--- Records for the task Enclosed Below ---

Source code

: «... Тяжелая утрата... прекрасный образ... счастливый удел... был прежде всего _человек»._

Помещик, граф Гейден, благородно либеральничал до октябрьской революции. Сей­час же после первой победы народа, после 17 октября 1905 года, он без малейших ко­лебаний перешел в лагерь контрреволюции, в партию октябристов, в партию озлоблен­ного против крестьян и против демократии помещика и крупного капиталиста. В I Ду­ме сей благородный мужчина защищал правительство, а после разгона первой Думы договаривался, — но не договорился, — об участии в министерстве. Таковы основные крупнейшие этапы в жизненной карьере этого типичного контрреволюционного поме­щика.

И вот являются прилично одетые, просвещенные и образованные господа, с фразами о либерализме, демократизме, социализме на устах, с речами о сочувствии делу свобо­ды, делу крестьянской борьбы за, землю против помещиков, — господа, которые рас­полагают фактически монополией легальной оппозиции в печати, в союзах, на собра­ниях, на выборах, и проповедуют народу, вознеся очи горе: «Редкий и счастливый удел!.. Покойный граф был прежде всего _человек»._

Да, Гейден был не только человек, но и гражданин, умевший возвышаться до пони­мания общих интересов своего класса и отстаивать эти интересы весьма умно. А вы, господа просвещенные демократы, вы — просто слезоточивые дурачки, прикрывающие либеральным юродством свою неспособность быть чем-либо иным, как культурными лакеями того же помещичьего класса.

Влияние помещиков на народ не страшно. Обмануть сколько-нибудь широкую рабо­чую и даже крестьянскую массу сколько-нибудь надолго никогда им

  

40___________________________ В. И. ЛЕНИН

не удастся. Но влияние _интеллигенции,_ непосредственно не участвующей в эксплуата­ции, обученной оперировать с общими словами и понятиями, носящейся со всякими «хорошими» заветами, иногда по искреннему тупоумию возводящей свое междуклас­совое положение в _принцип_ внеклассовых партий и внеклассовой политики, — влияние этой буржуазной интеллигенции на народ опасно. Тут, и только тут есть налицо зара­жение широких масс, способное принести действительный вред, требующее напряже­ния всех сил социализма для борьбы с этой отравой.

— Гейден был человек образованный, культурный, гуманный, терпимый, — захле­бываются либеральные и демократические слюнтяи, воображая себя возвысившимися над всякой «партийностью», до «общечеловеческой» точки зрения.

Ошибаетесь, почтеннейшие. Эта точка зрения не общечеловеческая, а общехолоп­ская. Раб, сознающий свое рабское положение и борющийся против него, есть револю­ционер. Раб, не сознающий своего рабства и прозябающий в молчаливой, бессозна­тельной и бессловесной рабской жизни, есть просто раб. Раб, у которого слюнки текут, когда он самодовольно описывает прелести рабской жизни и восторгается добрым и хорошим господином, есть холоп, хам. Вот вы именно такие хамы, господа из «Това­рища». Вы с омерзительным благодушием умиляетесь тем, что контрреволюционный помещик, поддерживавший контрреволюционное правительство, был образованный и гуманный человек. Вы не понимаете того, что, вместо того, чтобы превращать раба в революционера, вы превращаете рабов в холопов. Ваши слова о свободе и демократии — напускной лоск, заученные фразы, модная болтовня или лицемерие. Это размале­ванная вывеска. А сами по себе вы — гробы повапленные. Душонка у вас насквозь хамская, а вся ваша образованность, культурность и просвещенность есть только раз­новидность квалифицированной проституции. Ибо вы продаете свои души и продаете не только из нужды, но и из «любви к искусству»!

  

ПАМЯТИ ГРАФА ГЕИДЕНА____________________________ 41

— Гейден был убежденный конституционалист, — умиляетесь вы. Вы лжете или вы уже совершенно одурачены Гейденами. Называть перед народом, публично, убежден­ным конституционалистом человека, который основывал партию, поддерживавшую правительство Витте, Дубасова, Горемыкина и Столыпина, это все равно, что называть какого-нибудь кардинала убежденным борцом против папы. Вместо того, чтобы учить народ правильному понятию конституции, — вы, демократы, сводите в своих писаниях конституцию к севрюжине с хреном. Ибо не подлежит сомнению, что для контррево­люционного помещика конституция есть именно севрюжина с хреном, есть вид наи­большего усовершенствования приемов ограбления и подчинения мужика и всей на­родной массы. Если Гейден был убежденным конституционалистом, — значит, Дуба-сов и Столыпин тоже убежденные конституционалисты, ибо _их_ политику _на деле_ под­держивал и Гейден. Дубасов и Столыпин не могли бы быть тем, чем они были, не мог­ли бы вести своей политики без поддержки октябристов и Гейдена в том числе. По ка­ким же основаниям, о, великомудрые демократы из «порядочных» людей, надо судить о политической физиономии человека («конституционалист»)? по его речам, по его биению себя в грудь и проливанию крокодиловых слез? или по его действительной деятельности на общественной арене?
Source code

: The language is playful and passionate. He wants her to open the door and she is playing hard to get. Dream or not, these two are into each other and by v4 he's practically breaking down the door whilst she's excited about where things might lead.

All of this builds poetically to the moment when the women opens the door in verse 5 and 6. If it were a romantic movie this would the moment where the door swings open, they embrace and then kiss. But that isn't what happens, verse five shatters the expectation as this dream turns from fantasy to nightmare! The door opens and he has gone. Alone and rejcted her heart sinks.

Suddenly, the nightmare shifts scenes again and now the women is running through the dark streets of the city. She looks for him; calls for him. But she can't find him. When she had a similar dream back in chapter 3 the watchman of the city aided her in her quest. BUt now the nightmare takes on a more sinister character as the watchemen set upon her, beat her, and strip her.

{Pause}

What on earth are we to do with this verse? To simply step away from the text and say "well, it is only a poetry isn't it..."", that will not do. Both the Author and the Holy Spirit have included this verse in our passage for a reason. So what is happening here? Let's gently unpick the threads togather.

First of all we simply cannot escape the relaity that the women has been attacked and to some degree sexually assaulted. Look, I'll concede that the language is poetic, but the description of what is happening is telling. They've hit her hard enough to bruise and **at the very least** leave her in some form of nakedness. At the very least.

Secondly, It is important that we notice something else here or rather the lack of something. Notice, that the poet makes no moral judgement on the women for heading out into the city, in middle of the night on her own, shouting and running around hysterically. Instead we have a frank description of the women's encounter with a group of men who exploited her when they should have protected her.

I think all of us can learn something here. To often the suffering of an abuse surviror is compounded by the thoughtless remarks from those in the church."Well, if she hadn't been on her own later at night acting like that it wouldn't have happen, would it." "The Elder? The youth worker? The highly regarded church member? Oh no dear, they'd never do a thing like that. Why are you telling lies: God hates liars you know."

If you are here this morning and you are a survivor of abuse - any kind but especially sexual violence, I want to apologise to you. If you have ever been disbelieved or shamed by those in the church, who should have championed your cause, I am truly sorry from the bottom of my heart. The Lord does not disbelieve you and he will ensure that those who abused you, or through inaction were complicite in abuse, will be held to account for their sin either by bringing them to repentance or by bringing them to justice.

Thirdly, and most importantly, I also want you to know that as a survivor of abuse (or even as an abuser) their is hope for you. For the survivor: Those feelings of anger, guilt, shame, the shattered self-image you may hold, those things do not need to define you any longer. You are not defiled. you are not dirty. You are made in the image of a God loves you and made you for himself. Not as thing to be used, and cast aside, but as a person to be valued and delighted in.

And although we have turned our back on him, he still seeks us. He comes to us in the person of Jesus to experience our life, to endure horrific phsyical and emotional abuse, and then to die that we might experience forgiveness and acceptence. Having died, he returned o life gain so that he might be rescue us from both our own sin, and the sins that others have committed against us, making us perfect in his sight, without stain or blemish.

--- End of Enclosed Records for the task ---

:: Required action ::
Please, from the entries above, set down exactly the lines from the one containing "If you are here" through the one containing "Thirdly, and most", and only those.

:: Exercise output ::
If you are here this morning and you are a survivor of abuse - any kind but especially sexual violence, I want to apologise to you. If you have ever been disbelieved or shamed by those in the church, who should have championed your cause, I am truly sorry from the bottom of my heart. The Lord does not disbelieve you and he will ensure that those who abused you, or through inaction were complicite in abuse, will be held to account for their sin either by bringing them to repentance or by bringing them to justice.

Thirdly, and most importantly, I also want you to know that as a survivor of abuse (or even as an abuser) their is hope for you. For the survivor: Those feelings of anger, guilt, shame, the shattered self-image you may hold, those things do not need to define you any longer. You are not defiled. you are not dirty. You are made in the image of a God loves you and made you for himself. Not as thing to be used, and cast aside, but as a person to be valued and delighted in.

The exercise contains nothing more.